_DIRECTIONS_. Word for word, repeat all of the entries.

** GIVEN DATA follows **

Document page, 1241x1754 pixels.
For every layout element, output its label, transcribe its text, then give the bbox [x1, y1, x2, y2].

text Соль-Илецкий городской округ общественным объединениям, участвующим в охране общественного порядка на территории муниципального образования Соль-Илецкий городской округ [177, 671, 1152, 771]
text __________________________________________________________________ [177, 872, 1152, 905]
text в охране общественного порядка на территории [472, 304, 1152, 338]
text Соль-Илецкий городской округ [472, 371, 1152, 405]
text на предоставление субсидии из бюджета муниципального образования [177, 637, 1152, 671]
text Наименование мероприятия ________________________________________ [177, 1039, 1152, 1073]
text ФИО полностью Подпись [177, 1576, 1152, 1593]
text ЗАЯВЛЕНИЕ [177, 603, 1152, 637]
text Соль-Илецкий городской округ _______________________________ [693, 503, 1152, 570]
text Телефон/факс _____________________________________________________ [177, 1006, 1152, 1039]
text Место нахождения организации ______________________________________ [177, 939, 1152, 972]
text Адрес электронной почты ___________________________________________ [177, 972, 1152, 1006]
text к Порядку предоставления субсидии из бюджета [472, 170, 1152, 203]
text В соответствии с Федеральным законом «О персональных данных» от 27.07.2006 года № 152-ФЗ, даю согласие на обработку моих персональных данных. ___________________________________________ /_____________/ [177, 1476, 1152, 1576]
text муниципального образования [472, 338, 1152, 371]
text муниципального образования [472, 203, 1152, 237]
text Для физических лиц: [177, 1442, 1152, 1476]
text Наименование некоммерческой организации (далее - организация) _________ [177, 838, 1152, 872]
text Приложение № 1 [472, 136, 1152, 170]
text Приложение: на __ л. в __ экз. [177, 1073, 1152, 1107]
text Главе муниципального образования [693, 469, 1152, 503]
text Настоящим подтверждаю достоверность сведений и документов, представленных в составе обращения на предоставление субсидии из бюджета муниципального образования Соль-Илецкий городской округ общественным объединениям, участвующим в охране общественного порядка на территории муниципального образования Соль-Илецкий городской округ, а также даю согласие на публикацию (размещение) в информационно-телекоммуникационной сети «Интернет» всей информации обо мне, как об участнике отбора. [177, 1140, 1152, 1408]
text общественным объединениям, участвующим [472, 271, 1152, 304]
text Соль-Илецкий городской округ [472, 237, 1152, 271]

** End of GIVEN DATA **

_WRITTEN RESPONSE_.
Document page, 1241x1754 pixels.
For every layout element, output its label, transcribe its text, then give the bbox [x1, y1, x2, y2].

text Соль-Илецкий городской округ общественным объединениям, участвующим в охране общественного порядка на территории муниципального образования Соль-Илецкий городской округ [177, 671, 1152, 771]
text __________________________________________________________________ [177, 872, 1152, 905]
text в охране общественного порядка на территории [472, 304, 1152, 338]
text Соль-Илецкий городской округ [472, 371, 1152, 405]
text на предоставление субсидии из бюджета муниципального образования [177, 637, 1152, 671]
text Наименование мероприятия ________________________________________ [177, 1039, 1152, 1073]
text ФИО полностью Подпись [177, 1576, 1152, 1593]
text ЗАЯВЛЕНИЕ [177, 603, 1152, 637]
text Соль-Илецкий городской округ _______________________________ [693, 503, 1152, 570]
text Телефон/факс _____________________________________________________ [177, 1006, 1152, 1039]
text Место нахождения организации ______________________________________ [177, 939, 1152, 972]
text Адрес электронной почты ___________________________________________ [177, 972, 1152, 1006]
text к Порядку предоставления субсидии из бюджета [472, 170, 1152, 203]
text В соответствии с Федеральным законом «О персональных данных» от 27.07.2006 года № 152-ФЗ, даю согласие на обработку моих персональных данных. ___________________________________________ /_____________/ [177, 1476, 1152, 1576]
text муниципального образования [472, 338, 1152, 371]
text муниципального образования [472, 203, 1152, 237]
text Для физических лиц: [177, 1442, 1152, 1476]
text Наименование некоммерческой организации (далее - организация) _________ [177, 838, 1152, 872]
text Приложение № 1 [472, 136, 1152, 170]
text Приложение: на __ л. в __ экз. [177, 1073, 1152, 1107]
text Главе муниципального образования [693, 469, 1152, 503]
text Настоящим подтверждаю достоверность сведений и документов, представленных в составе обращения на предоставление субсидии из бюджета муниципального образования Соль-Илецкий городской округ общественным объединениям, участвующим в охране общественного порядка на территории муниципального образования Соль-Илецкий городской округ, а также даю согласие на публикацию (размещение) в информационно-телекоммуникационной сети «Интернет» всей информации обо мне, как об участнике отбора. [177, 1140, 1152, 1408]
text общественным объединениям, участвующим [472, 271, 1152, 304]
text Соль-Илецкий городской округ [472, 237, 1152, 271]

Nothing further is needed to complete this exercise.